Folha de S. Paulo


Herdeiro de Arraes, Campos se equilibrava entre polos ideológicos

"Eu vou botar a mão nesta taça". Com esta frase, dita à Folha uma hora depois de anunciar sua surpreende aliança com Marina Silva, Eduardo Campos definiu seu êxtase com o passaporte premiado que acreditava ter acabado de conquistar naquele 5 de outubro de 2013.

Pai de cinco filhos e neto de Miguel Arraes (1916-2005), um dos símbolos da oposição à ditadura militar, Eduardo Henrique Accioly Campos completou 49 anos no último domingo (10), dia dos pais, desejando que seu presente viesse das urnas, em outubro.

Ex-governador de Pernambuco por duas vezes (2007-2014), fazia política no fio da lâmina que separa os polos ideológicos. Integrante de uma família que se associou aos comunistas na década de 1960, casou-se com uma mulher que tem raízes nas oligarquias nordestinas.

Campos dizia não ver contradição nessas oposições, a começar pelos próprios pais. Nascido em Recife, em 10 de agosto de 1965, era filho de Maximiliano Campos, um fazendeiro tradicional, poeta e escritor, e de Ana Arraes, que vivia entre militantes de esquerda por causa do pai.

"Nasci numa família de perseguidos políticos. Fui gerado e, dias depois, minha mãe fugia da polícia", disse Campos, no ano passado, em uma viagem de avião acompanhada pela Folha.

Do avô, herdou a capacidade de transitar entre os opostos. Arraes era considerado coronel de esquerda, que se associou a forças conservadoras após volta do exílio, em 1979. Quando Arraes morreu, em 2005, há exatos nove anos, o ex-presidente Lula rapidamente se transformou na referência política do jovem pernambucano.

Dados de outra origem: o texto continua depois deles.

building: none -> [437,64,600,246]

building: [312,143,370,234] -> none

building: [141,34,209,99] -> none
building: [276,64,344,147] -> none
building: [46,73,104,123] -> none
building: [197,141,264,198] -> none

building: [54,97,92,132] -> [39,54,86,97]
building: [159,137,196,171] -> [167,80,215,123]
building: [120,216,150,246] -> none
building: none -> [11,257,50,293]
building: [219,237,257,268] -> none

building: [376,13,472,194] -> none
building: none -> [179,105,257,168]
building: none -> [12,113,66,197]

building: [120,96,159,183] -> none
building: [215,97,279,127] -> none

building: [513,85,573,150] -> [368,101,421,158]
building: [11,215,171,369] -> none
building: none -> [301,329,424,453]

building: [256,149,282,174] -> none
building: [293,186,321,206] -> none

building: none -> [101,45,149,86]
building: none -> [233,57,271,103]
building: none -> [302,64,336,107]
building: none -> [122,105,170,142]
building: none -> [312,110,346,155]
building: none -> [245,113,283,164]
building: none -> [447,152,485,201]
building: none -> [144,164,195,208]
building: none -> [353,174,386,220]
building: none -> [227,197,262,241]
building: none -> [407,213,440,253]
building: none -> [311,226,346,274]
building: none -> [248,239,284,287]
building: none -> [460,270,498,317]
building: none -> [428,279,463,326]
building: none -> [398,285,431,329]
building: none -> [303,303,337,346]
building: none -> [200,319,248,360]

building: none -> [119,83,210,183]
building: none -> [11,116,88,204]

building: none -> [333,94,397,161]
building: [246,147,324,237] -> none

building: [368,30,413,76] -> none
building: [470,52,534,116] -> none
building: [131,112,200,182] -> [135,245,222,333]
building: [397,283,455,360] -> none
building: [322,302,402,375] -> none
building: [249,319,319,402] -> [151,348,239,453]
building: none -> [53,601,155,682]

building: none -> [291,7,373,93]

O petista o tratava como pupilo e, com ele, trocava confidências. Foi por suas mãos que Campos se tornou ministro da Ciência e Tecnologia (2004-2005), saindo do cargo para retomar seu mandato na Câmara dos Deputados e, assim, integrar a tropa de choque que tentava conter a crise do mensalão.

"Na minha relação com Lula ninguém mexe. Nós sabemos o que nos une", afirmou, enigmático, depois de romper com Dilma Rousseff no ano passado, afastando seu partido da base aliada ao Palácio do Planalto mesmo contra a vontade do "padrinho".

Àquela altura, ele já não escondia a ambição de concorrer contra Dilma.

A ruptura entre PSB e PT começou a se desenhar após Dilma dar sinais de que não daria ao PSB –partido que havia navegado na órbita petista nas últimas décadas– o espaço que o partido julgava merecer na coalizão.

Com gestões bem avaliadas em Pernambuco, Campos liderava uma legenda que vinha crescendo a cada eleição e que em 2012 havia sido adversária do PT em várias cidades, inclusive Recife. Em seu reduto, Campos aplicou derrota histórica ao petismo.

Agora, Campos estava determinado a furar a polarização dos últimos 20 anos entre PT e PSDB.

Cultivava proximidade com movimentos sociais ao mesmo tempo em que investia em alianças com conservadores pelo sonho de chegar ao Planalto.

Foi de olho na sucessão que abriu as portas do PSB para ícones do velho PFL. Em Pernambuco, seu palanque teria Severino Cavalcanti e Inocêncio Oliveira, símbolos da "velha política" que ele prometia combater.

Pesavam contra Campos acusações de nepotismo, por indicar parentes a cargos no governo e no Tribunal de Contas do Estado. Outro episódio polêmico envolvendo familiares foi seu empenho para eleger a mãe como ministra do TCU (Tribunal de Contas da União), em 2010.

Talentoso operador político, atraía a atenção pelo bom humor e articulação. Fazia imitações de Lula e Dilma e adorava contar causos.

Dedicado às articulações eleitorais, dormia apenas quatro horas por noite. Era seriamente alérgico a camarão, a ponto de sua assessoria carregar na mala, durante as viagens de campanha, uma injeção para coibir reações. A precaução veio após o pernambucano quase morrer de um ataque anos atrás.

Dono de uma personalidade forte, não gostava de ser contrariado, mas respeitava mais quem assim o fizesse. Renata, sua mulher, era a quem mais ouvia. Ele a conhecia desde os 6 anos, e por ela se apaixonou já na adolescência. Pai de Maria Eduarda, 21, João, 19, Pedro, 17, José, 8, e do bebê Miguel, de 6 meses, Campos consultava a família para tudo.

Nas últimas semanas, a convicção sobre levantar a "taça" em outubro exibia sinais de abalo, mas nunca desapareceu. A ansiedade por não crescer nas pesquisas só diminuiu na véspera de sua morte, quando saiu de entrevistas na Globo com um sorriso enorme.